READING PASSAGE:
|---|

We emphasise again that the assumptions that lead to Eqs. (A.5) and (A.6) are not based on any exact or approximated physical symmetry. Rather, they are instrumental in separating distributions that otherwise could not be disentangled neither on the base of the experimental data nor considering a physical symmetry. Therefore, we limit ourselves to impose these equalities only at the initial scale *Q*_{0} = 5 GeV and let the perturbative evolution generate any possible breaking at higher scales.

We can now come back to the question of separating up and down contributions of the proton/antiproton FFs. Using Eqs. (A.5) and (A.6), we can establish the following relation:

$$\begin{array}{c}\hfill {D}_{{u}^{+}}^{p/\overline{p}}=2{D}_{{d}^{+}}^{p/\overline{p}}-\frac{1}{2}{D}_{{s}^{+}}^{p/\overline{p}},\end{array}$$

A.7

that, on the same footing as Eq. (A.3), provides a further constrain to separate the sum ${D}_{{d}^{+}+{u}^{+}}^{p/\overline{p}}={D}_{{d}^{+}}^{p/\overline{p}}+{D}_{{s}^{+}}^{p/\overline{p}}$ which is the quantity determined in our fits.

|---|

AVAILABLE DATA:

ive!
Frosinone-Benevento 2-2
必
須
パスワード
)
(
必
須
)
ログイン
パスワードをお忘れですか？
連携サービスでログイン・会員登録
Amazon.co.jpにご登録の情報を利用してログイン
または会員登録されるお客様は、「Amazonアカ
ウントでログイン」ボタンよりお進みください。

|---|

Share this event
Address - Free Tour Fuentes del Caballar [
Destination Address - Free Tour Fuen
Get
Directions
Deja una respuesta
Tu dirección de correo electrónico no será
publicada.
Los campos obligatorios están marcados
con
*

|---|

PROBLEM SET:
1/ Check each statement against the fragmentation-function passage, answering yes or no and quoting the words of the passage that decide it: (a) The assumptions behind Eqs. (A.5) and (A.6) rest on an approximate physical symmetry. (b) The equalities are imposed only at the initial scale. (c) Any breaking at higher scales is left to the perturbative evolution.
2/ In the fragmentation-function passage, why are the equalities imposed only at the initial scale?
3/ In the fragmentation-function passage, write out the part that opens with the words containing "We can now come" and closes with "in our fits.", renaming "relation" as "identity".

TASK-BY-TASK OUTPUTS:
1/
(a) No: "are not based on any exact or approximated physical symmetry"
(b) Yes: "impose these equalities only at the initial scale"
(c) Yes: "let the perturbative evolution generate any possible breaking at higher scales"

2/ The assumptions behind Eqs. (A.5) and (A.6) are not based on any exact or approximate physical symmetry. They serve only to separate distributions that neither the experimental data nor a physical symmetry could otherwise disentangle. Any breaking at higher scales is therefore left to the perturbative evolution.

3/
We can now come back to the question of separating up and down contributions of the proton/antiproton FFs. Using Eqs. (A.5) and (A.6), we can establish the following identity:

$$\begin{array}{c}\hfill {D}_{{u}^{+}}^{p/\overline{p}}=2{D}_{{d}^{+}}^{p/\overline{p}}-\frac{1}{2}{D}_{{s}^{+}}^{p/\overline{p}},\end{array}$$

A.7

that, on the same footing as Eq. (A.3), provides a further constrain to separate the sum ${D}_{{d}^{+}+{u}^{+}}^{p/\overline{p}}={D}_{{d}^{+}}^{p/\overline{p}}+{D}_{{s}^{+}}^{p/\overline{p}}$ which is the quantity determined in our fits.